The Bankruptcy Act of 1891 was not repealed until the passage of the Bankruptcy Reform Act of 1978. The Bankruptcy Reform Act of 1978, as amended, serves as the basic structure for the Bankruptcy Code of today. Bankruptcy Reform Act of 1978, Pub. L. No. 95-598, 92 Stat. 2549, amended by Bankruptcy Amendments and Federal Judgeship Act, Pub. L. No. 98-353, 98 Stat. 333 (1984), and by Bankruptcy Judges, United States Trustees and Family Farmer Bankruptcy Act, Pub. L. No. 99-554, 100 Stat. 3088 (1986), and by the Bankruptcy Reform Act of 1994, Pub. L. No. 103-394, 108 Stat. 4106. When the current Bankruptcy Code was passed in 1978, it became the first such statute to be passed in Congress that was not in a direct response to a financial crisis or panic
The Bankruptcy Reform Act of 1978 remains similar to the Bankruptcy Reform Act of 1891, although improvements have been made. The Bankruptcy Reform Act of 1978 resulted in a complete overhaul of the administrative functions of bankruptcy. Bankruptcy Courts were created in lieu of referees, The Office of the United States Trustee was established and the structure of the Bankruptcy Code was altered to reflect a more streamlined process. The reorganization chapters of the Bankruptcy Reform Act of 1978 were condensed to form the current chapter 11, chapter XIII has become chapter 13 and liquidations (or straight bankruptcies) are now addressed under chapter 7.
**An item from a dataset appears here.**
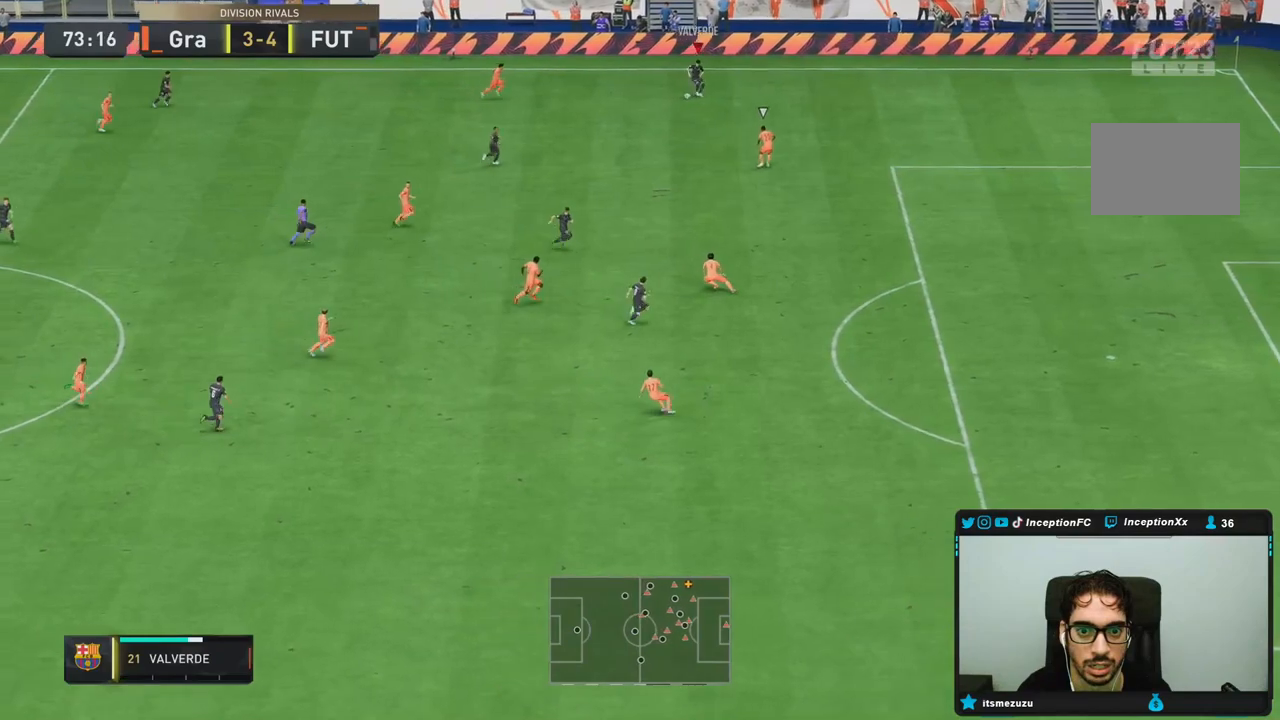
{"dt_ms": 500, "buttons": [], "left_stick": "down-right", "right_stick": "center", "events": [[500, "left_stick", "down-right"]]}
The Bankruptcy Reform Act of 1978 also seeks to encourage greater use of Chapter 13, the mode of relief allowing for the readjustment of the debts of individuals with regular income (the old “wage-earner” chapter expanded – chapter XIII). Congress had hoped that creditors would receive greater dividends under a Chapter 13 plan than they would under a chapter 7 liquidation. Congress also hoped that debtors would emerge with better credit. In so doing, Congress rejected any form of compulsory Chapter 13, but offered lieu certain enticements to the chapter 13 debtor (the old carrot on the stick approach that resulted in the first discharge in 4 & 5 Anne, c. 4, sec. VIII (1705)) such as: (1) the “super discharge” of some debts that would not be dischargeable in under chapter 7; and (2) the protection of co-debtors from joint creditors. Subsequent amendments have made Chapter 13 less favorable to debtors by weakening the discharge and requiring compliance with a “disposable income” test as a prerequisite to plan confirmation. Moreover, Bankruptcy Courts may dismiss a Chapter 7 case where it is determined that the granting Chapter 7 relief would be a “substantial abuse” of the liquidation process, thereby leaving the debtor with the choice of dismissal or chapter 13.